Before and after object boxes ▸

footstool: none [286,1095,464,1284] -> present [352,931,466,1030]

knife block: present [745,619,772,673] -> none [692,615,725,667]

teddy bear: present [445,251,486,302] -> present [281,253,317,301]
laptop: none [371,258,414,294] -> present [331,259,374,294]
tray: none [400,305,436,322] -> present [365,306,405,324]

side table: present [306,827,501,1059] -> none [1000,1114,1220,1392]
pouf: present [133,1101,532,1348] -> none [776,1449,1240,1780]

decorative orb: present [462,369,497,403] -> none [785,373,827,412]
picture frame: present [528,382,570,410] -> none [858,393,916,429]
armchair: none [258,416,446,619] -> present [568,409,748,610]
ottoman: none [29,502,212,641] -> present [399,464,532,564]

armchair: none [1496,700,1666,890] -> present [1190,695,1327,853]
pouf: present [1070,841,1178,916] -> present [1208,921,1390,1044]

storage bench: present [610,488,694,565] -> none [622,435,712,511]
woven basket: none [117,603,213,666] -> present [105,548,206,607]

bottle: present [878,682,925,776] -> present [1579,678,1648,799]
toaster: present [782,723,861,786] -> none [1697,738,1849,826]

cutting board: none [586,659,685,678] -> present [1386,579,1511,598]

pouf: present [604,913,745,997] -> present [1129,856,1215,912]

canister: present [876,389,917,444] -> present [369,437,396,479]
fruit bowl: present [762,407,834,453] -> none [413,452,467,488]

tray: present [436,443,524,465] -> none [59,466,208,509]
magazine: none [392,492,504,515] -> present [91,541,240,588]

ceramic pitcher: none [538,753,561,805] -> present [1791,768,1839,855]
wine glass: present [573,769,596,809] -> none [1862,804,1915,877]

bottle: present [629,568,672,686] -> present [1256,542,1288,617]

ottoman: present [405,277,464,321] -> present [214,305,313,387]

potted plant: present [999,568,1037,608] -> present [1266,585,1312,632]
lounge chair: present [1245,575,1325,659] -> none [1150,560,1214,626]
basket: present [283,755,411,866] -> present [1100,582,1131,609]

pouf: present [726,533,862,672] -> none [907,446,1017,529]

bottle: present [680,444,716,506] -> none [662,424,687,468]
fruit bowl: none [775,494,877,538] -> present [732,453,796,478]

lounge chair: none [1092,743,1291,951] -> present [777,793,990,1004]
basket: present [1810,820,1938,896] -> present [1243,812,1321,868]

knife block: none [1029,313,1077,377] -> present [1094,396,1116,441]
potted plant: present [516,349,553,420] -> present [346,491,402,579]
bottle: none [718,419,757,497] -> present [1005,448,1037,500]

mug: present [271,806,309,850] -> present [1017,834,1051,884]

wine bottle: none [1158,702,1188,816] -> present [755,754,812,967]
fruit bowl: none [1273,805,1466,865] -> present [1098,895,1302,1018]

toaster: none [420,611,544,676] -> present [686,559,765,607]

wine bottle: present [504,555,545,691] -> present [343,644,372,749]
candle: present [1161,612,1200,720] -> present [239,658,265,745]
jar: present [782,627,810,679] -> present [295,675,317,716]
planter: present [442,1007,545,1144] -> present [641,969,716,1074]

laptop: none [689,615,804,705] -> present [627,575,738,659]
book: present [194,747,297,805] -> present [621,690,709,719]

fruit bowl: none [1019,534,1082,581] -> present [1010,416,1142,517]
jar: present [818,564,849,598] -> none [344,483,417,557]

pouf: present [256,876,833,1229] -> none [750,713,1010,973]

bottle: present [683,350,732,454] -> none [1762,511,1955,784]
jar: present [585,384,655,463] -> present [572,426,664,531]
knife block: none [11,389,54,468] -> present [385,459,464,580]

Exercise ▸
Print the line with "potted plant: present [516,349,553,420]" and every line after it in the entries above, exactly as written. Leave out all other lines.

Answer to this problem ▸
potted plant: present [516,349,553,420] -> present [346,491,402,579]
bottle: none [718,419,757,497] -> present [1005,448,1037,500]

mug: present [271,806,309,850] -> present [1017,834,1051,884]

wine bottle: none [1158,702,1188,816] -> present [755,754,812,967]
fruit bowl: none [1273,805,1466,865] -> present [1098,895,1302,1018]

toaster: none [420,611,544,676] -> present [686,559,765,607]

wine bottle: present [504,555,545,691] -> present [343,644,372,749]
candle: present [1161,612,1200,720] -> present [239,658,265,745]
jar: present [782,627,810,679] -> present [295,675,317,716]
planter: present [442,1007,545,1144] -> present [641,969,716,1074]

laptop: none [689,615,804,705] -> present [627,575,738,659]
book: present [194,747,297,805] -> present [621,690,709,719]

fruit bowl: none [1019,534,1082,581] -> present [1010,416,1142,517]
jar: present [818,564,849,598] -> none [344,483,417,557]

pouf: present [256,876,833,1229] -> none [750,713,1010,973]

bottle: present [683,350,732,454] -> none [1762,511,1955,784]
jar: present [585,384,655,463] -> present [572,426,664,531]
knife block: none [11,389,54,468] -> present [385,459,464,580]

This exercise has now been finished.